=== Begin Enclosure ===

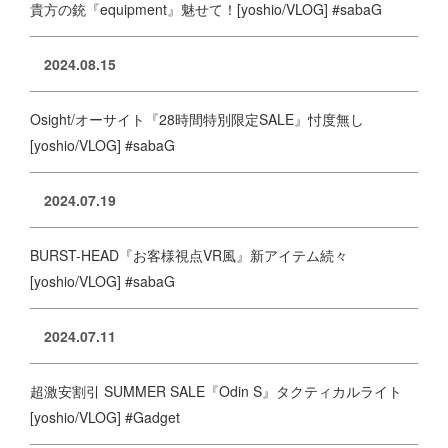
貴方の銃『equipment』魅せて！[yoshio/VLOG] #sabaG
2024.08.15
Osight/オーサイト『28時間特別限定SALE』忖度無し
[yoshio/VLOG] #sabaG
2024.07.19
BURST-HEAD『お客様視点VR風』新アイテム続々
[yoshio/VLOG] #sabaG
2024.07.11
超激安割引 SUMMER SALE『Odin S』タクティカルライト
[yoshio/VLOG] #Gadget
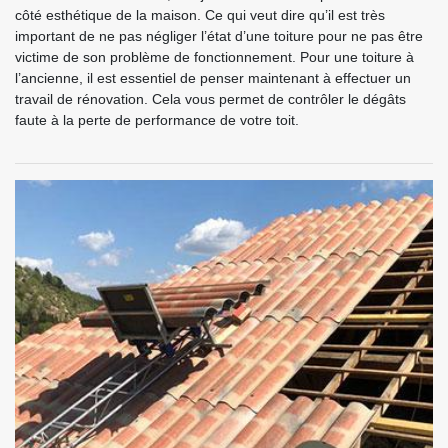
côté esthétique de la maison. Ce qui veut dire qu’il est très
important de ne pas négliger l’état d’une toiture pour ne pas être
victime de son problème de fonctionnement. Pour une toiture à
l’ancienne, il est essentiel de penser maintenant à effectuer un
travail de rénovation. Cela vous permet de contrôler le dégâts
faute à la perte de performance de votre toit.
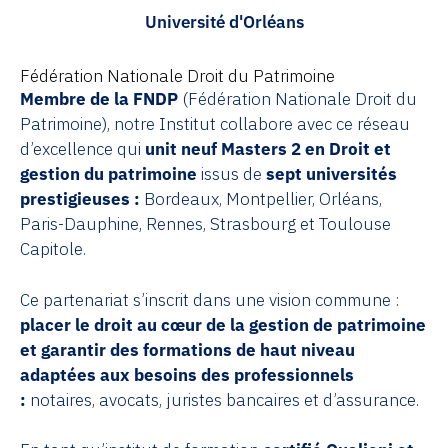
Université d'Orléans
Fédération Nationale Droit du Patrimoine
Membre de la FNDP
(Fédération Nationale Droit du
Patrimoine), notre Institut collabore avec ce réseau
d’excellence qui
unit neuf Masters 2 en Droit et
gestion du patrimoine
issus de
sept universités
prestigieuses :
Bordeaux, Montpellier, Orléans,
Paris-Dauphine, Rennes, Strasbourg et Toulouse
Capitole.
Ce partenariat s’inscrit dans une vision commune :
placer le droit au cœur de la gestion de patrimoine
et garantir des formations de haut niveau
adaptées aux besoins des professionnels
:
notaires, avocats, juristes bancaires et d’assurance.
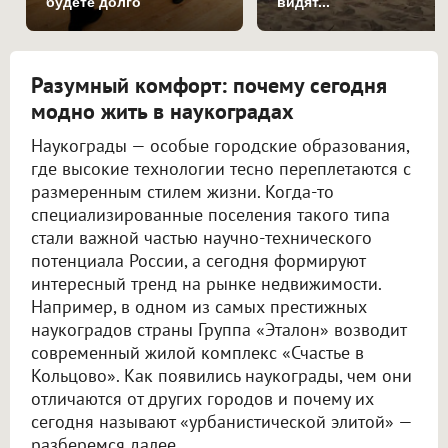
будете долго
видят...
Разумный комфорт: почему сегодня
модно жить в наукоградах
Наукограды — особые городские образования,
где высокие технологии тесно переплетаются с
размеренным стилем жизни. Когда-то
специализированные поселения такого типа
стали важной частью научно-технического
потенциала России, а сегодня формируют
интересный тренд на рынке недвижимости.
Например, в одном из самых престижных
наукоградов страны Группа «Эталон» возводит
современный жилой комплекс «Счастье в
Кольцово». Как появились наукограды, чем они
отличаются от других городов и почему их
сегодня называют «урбанистической элитой» —
разберемся далее.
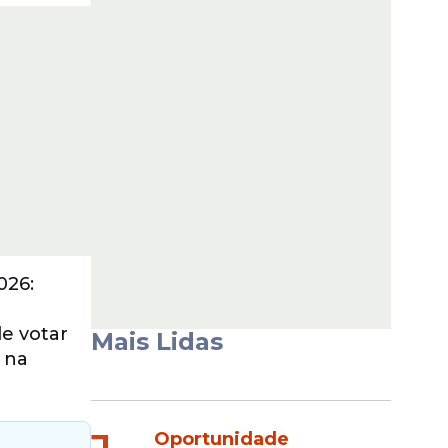
026:
de votar
Mais Lidas
 na
Oportunidade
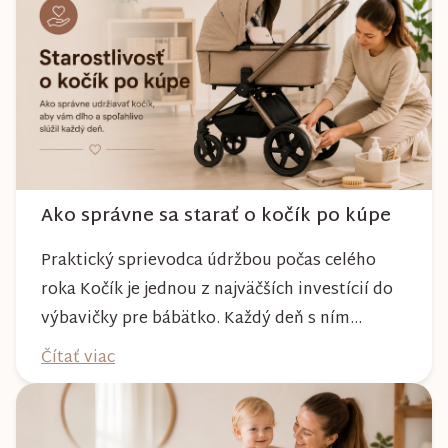
Ako správne sa starať o kočík po kúpe
Praktický sprievodca údržbou počas celého
roka Kočík je jednou z najväčších investícií do
výbavičky pre bábätko. Každý deň s ním
absolvujete prechádzky po meste, v parkoch,
Čítať viac
na lesných chodníkoch aj počas nepriaznivého
počasia. Pravidelnou starostlivosťou si však
môžete byť istí, že vám bude spoľahlivo slúžiť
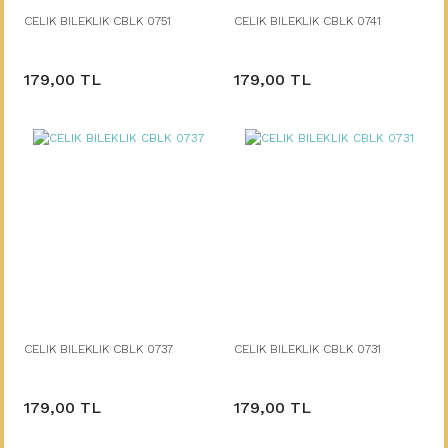
CELIK BILEKLIK CBLK 0751
CELIK BILEKLIK CBLK 0741
179,00 TL
179,00 TL
CELIK BILEKLIK CBLK 0737
CELIK BILEKLIK CBLK 0731
179,00 TL
179,00 TL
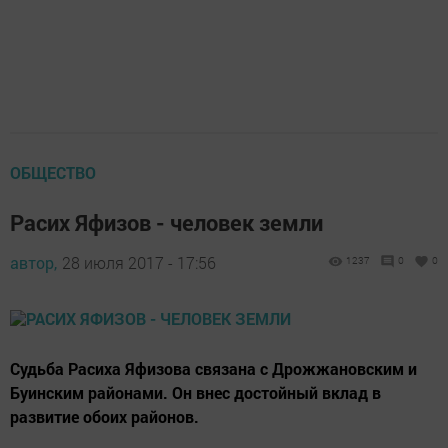
ОБЩЕСТВО
Расих Яфизов - человек земли
автор,
28 июля 2017 - 17:56
1237
0
0
Судьба Расиха Яфизова связана с Дрожжановским и
Буинским районами. Он внес достойный вклад в
развитие обоих районов.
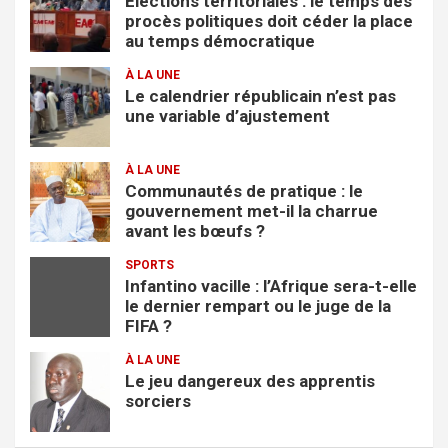
Élections territoriales : le temps des
e
procès politiques doit céder la place
r
au temps démocratique
À LA UNE
Le calendrier républicain n’est pas
une variable d’ajustement
À LA UNE
Communautés de pratique : le
gouvernement met-il la charrue
avant les bœufs ?
SPORTS
Infantino vacille : l’Afrique sera-t-elle
le dernier rempart ou le juge de la
FIFA ?
À LA UNE
Le jeu dangereux des apprentis
sorciers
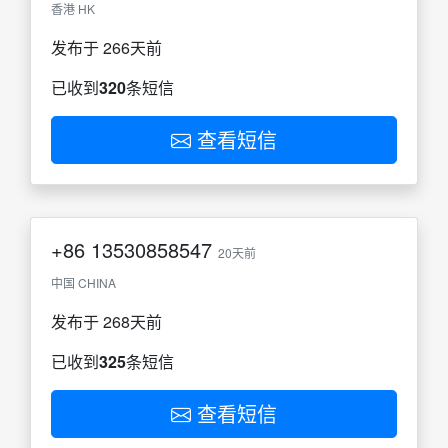
香港 HK
发布于 266天前
已收到
320
条短信
查看短信
+86
13530858547
20天前
中国 CHINA
发布于 268天前
已收到
325
条短信
查看短信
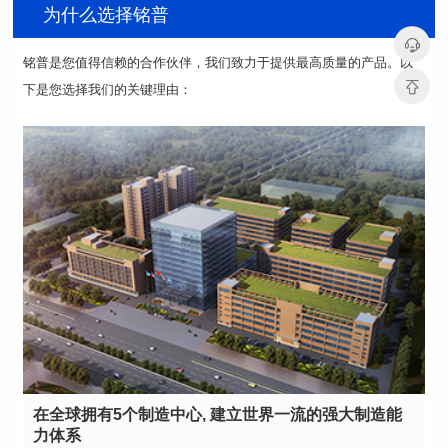
为什么选择铭普
下是您选择我们的关键理由：
力体系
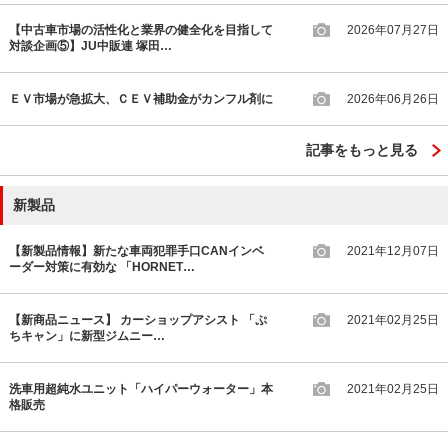
【中古車市場の活性化と業界の健全化を目指して
2026年07月27日
対談企画⑤】JU中販連 塚田…
ＥＶ市場が急拡大、ＣＥＶ補助金がカンフル剤に
2026年06月26日
記事をもっと見る
新製品
【新製品情報】新たな車両犯罪手口CANインベ
2021年12月07日
ーダー対策に有効な 「HORNET…
【新商品ニュース】 カーショップアシスト 「ぷ
2021年02月25日
ちキャン」に新型ジムニー…
洗車用超純水ユニット「ハイパーウォーター」本
2021年02月25日
格販売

=== End Enclosure ===

**What to work on**: When you reach the line containing "côté esthétique de" in the entries above, begin restating word for word, and stop once the line containing "специализированные поселения такого типа" has been given. Omit the pictures.

**Reply to the task**:
côté esthétique de la maison. Ce qui veut dire qu’il est très
important de ne pas négliger l’état d’une toiture pour ne pas être
victime de son problème de fonctionnement. Pour une toiture à
l’ancienne, il est essentiel de penser maintenant à effectuer un
travail de rénovation. Cela vous permet de contrôler le dégâts
faute à la perte de performance de votre toit.
Université d'Orléans
Fédération Nationale Droit du Patrimoine
Membre de la FNDP
(Fédération Nationale Droit du
Patrimoine), notre Institut collabore avec ce réseau
d’excellence qui
unit neuf Masters 2 en Droit et
gestion du patrimoine
issus de
sept universités
prestigieuses :
Bordeaux, Montpellier, Orléans,
Paris-Dauphine, Rennes, Strasbourg et Toulouse
Capitole.
Ce partenariat s’inscrit dans une vision commune :
placer le droit au cœur de la gestion de patrimoine
et garantir des formations de haut niveau
adaptées aux besoins des professionnels
:
notaires, avocats, juristes bancaires et d’assurance.
будете долго
видят...
Разумный комфорт: почему сегодня
модно жить в наукоградах
Наукограды — особые городские образования,
где высокие технологии тесно переплетаются с
размеренным стилем жизни. Когда-то
специализированные поселения такого типа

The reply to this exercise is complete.